TREATMENT OF A SILVER DRAGON FOR THE REMOVAL OF SILVER CYANIDE AND CHALCONATRONITE

Donna K. Strahan



5 CHALCONATRONITE

BLUE CHALCONATRONITE, a hydrated sodium copper carbonate, has previously been reported by Gettens and Frondel9 and by Horie and Vint.10 Its initial discovery by Gettens and Frondel on an Egyptian bronze led to the conjecture that its presence was due to the dry alkaline burial condition of the object. Gettens and Frondel gave detailed crystallographic properties and x-ray powder diffraction patterns. Horie and Vint then reported that chalconatronite was also produced on corroded bronzes which had been treated with sodium sesquicarbonate. The recent analytical results of the silver dragon indicate chalconatronite is more common than anticipated and may be caused by other treatments.
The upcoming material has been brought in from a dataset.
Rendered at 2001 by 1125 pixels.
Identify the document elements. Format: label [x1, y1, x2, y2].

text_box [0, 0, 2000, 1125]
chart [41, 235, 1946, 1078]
While the occurrence of cyanide salts on the dragon could be explained by the cyanide bath, the explanation of the occurrence of chalconatronite and its close proximity to the silver cyanide is less clear. There are several possible explanations. The sodium present in the chalconatronite may have come from the cyanide cleaning solution as an added component or from a degraded bath while the object was immersed. Normally sodium and potassium cyanide are continually added to cleaning or plating solutions to keep them saturated with these substances. If they are not replenished, the cyanide slowly oxidizes to a cyanate which hydrolyzes to a carbonate and ammonia is evolved.11 This could produce carbonate ions and ammonia in the bath available to attack the copper component of the silver alloy, although the small amount of ammonia evolved from hydrolysis of the cyanide solution is not likely to have contributed to the corrosion products. Another source for the sodium aside from the sodium cyanide solution may have been an alkaline rinse used after the cyanide bath, such as NaOH or Na2CO3. The carbonate in the chalconatronite may have developed from the absorption of carbon dioxide from the atmosphere by the highly alkaline solution. It is also possible that the carbonate developed from the deterioration of the cyanide solution, or, further, it may have come from an alkaline rinse.

The copper in the chalconatronite may have come either from a contaminated bath or from the alloy itself. If the copper was derived from the alloy, then this would explain why the two corrosions occurred together rather than scattered separately over the object's surface. The areas which had been corroded by the cyanide were more porous or pitted in comparison to the rest of the metal. Dr. F. Christopher Tahk has suggested that due to the oxidation potentials of both copper and silver, the cyanide would readily attack both metals simultaneously, probably faster than the carbonate. The observed separation of the corrosion products may then have occurred through the usual segregation processes of repeated recrystallization with relative humidity fluctuations.12

Tests were run to determine whether sodium carbonate would react with the small percentage of copper present in sterling silver. A solution of 14% sodium carbonate was placed on a sterling silver blank in a humid atmosphere and removed after twenty-four hours. Blue crystals were produced and confirmed as chalconatronite by x-ray diffraction analysis.13 Considering chalconatronite can be formed on sterling silver over a long period of time, it is unlikely that it would form during a brief rinse such as the dragon may have undergone. However, it may have had time to form from the solution which was left behind on the interior after the treatment was completed. Although it would be interesting to observe cyanide attack a sterling silver blank, tests were not conducted because of the inherent dangers of handling the test solutions.

In summary, chalconatronite seems to be most likely formed by cyanide trapped within the dragon's body slowly seeping out and reacting with the silver alloy. All of the constituents necessary to form both corrosion products were present, and through recrystallization both cyanide and carbonate compounds products could be found adjacent to one another.

Fig. 2. Black silver cyanide corrosion is visible on the tail and surrounding the manufacturer's plates between the dragon's front legs.